Le inimicizie tra la plebe e il senato, cagioni ad un tempo della nostra crescente virtú e grandezza, furono poi, oltre la mole troppa della potenza nostra, la cagion principale della rovina. Mario e Silla, funesti nomi alla romana grandezza e felicitá, furono quelli che delle forze romane, terrore giá un dí degl’inimici di Roma, si valsero a spaventare, stravolgere, insanguinare e distruggere Roma stessa. Cagione glien diedero i nostri vizi ed i loro; pretesto, le inimicizie nostre e fazioni; mezzo, i numerosi eserciti che a cosí sterminato imperio difendere necessari erano divenuti pur troppo. Ma questi eserciti erano pure composti altre volte di cittadini romani; e tali furono finché, scellerati disegni nell’animo dei lor capitani non entrando, li vollero soltanto a Roma fedeli, ed ai nemici terribili.

Pure la spirante repubblica un bello e magnanimo esempio di romana grandezza vide ancora ed ammirò, in quel Silla stesso che l’avea di lutto, di tremore e di sangue riempiuta.
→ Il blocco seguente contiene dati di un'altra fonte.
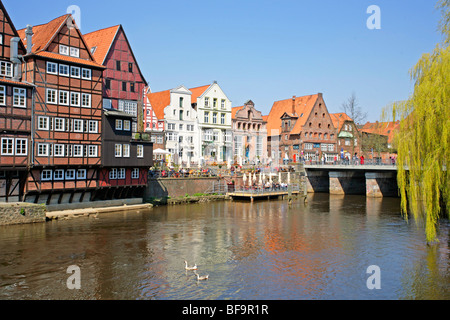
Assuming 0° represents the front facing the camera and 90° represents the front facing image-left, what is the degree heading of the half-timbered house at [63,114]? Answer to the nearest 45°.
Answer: approximately 315°

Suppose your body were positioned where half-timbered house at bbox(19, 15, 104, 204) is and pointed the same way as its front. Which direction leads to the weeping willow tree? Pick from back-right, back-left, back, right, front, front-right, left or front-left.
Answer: front

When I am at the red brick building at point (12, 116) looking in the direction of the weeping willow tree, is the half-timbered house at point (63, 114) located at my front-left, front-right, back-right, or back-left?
front-left

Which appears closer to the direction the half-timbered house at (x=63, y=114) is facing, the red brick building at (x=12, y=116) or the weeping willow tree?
the weeping willow tree
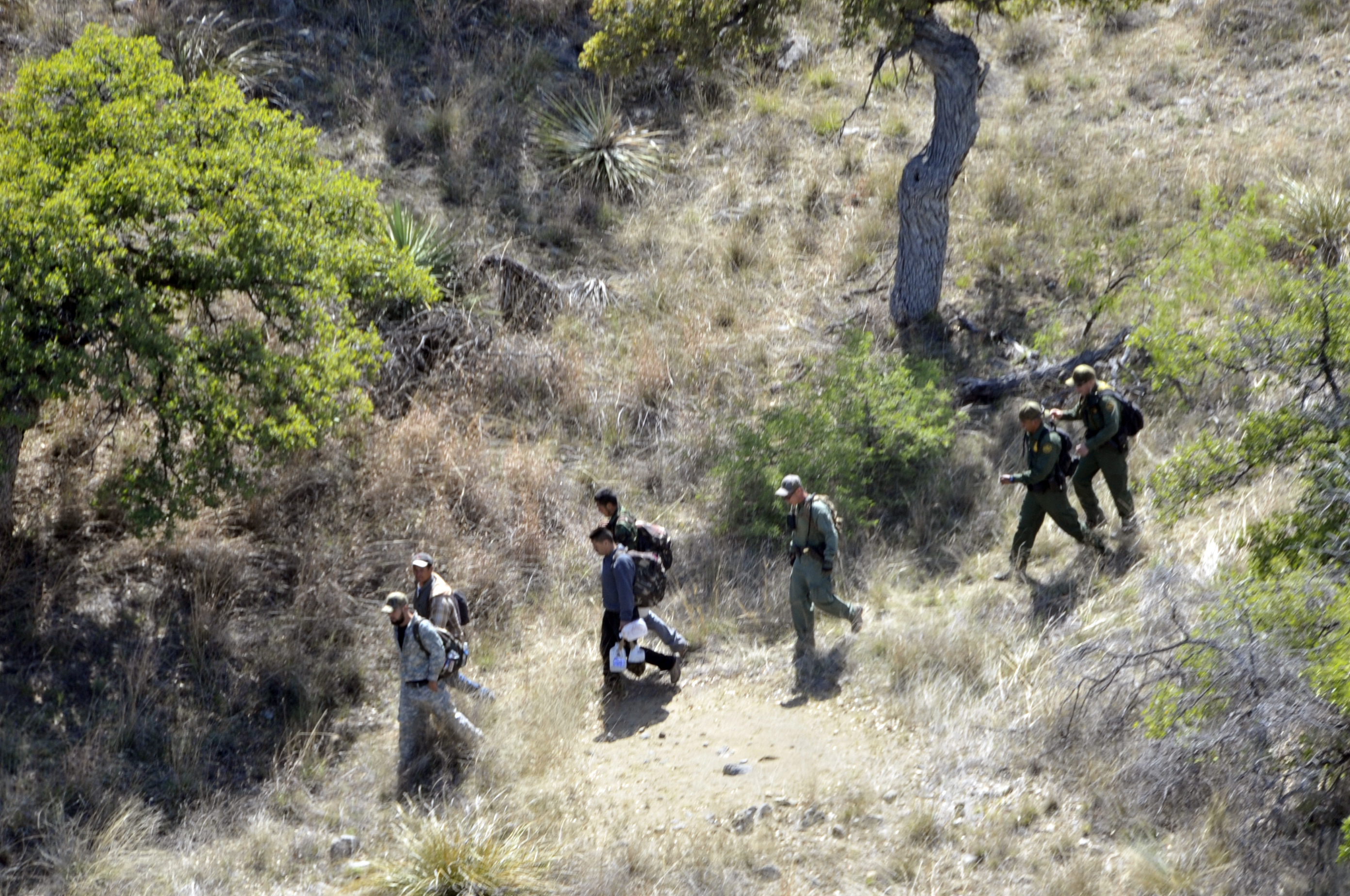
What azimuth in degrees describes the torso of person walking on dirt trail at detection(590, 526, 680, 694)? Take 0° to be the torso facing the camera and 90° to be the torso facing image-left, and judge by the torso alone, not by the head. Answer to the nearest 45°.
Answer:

La dittatura rinunziata e la cittadinanza (benché superbamente) ripresa collocarono Silla, e tuttora lo lasciano, infra i tiranni tutti il piú grande. Un assoluto imperio legittimo (se legittimo v’ha) rinunziato spontaneamente; un popolo ricondotto a costumi, a splendore, a virtú, a libertá, assegneranno al ristauratore di essa, e al distruttore della propria tirannide, il primo luogo, non che fra i principi, ma fra gli uomini tutti i piú liberi, i piú virtuosi, i piú magnanimi. Di Cesare non parlo; maturo era allora il nostro servire, e dovendo pur Roma per poco tempo esser serva, nol potea con minore infamia, che a Cesare. Degno era forse Pompeo di difenderla, se tenuto il mondo intero non avesse in un dubbio, niente per lui onorevole, qual cosa anteponesse egli, la repubblica o se stesso.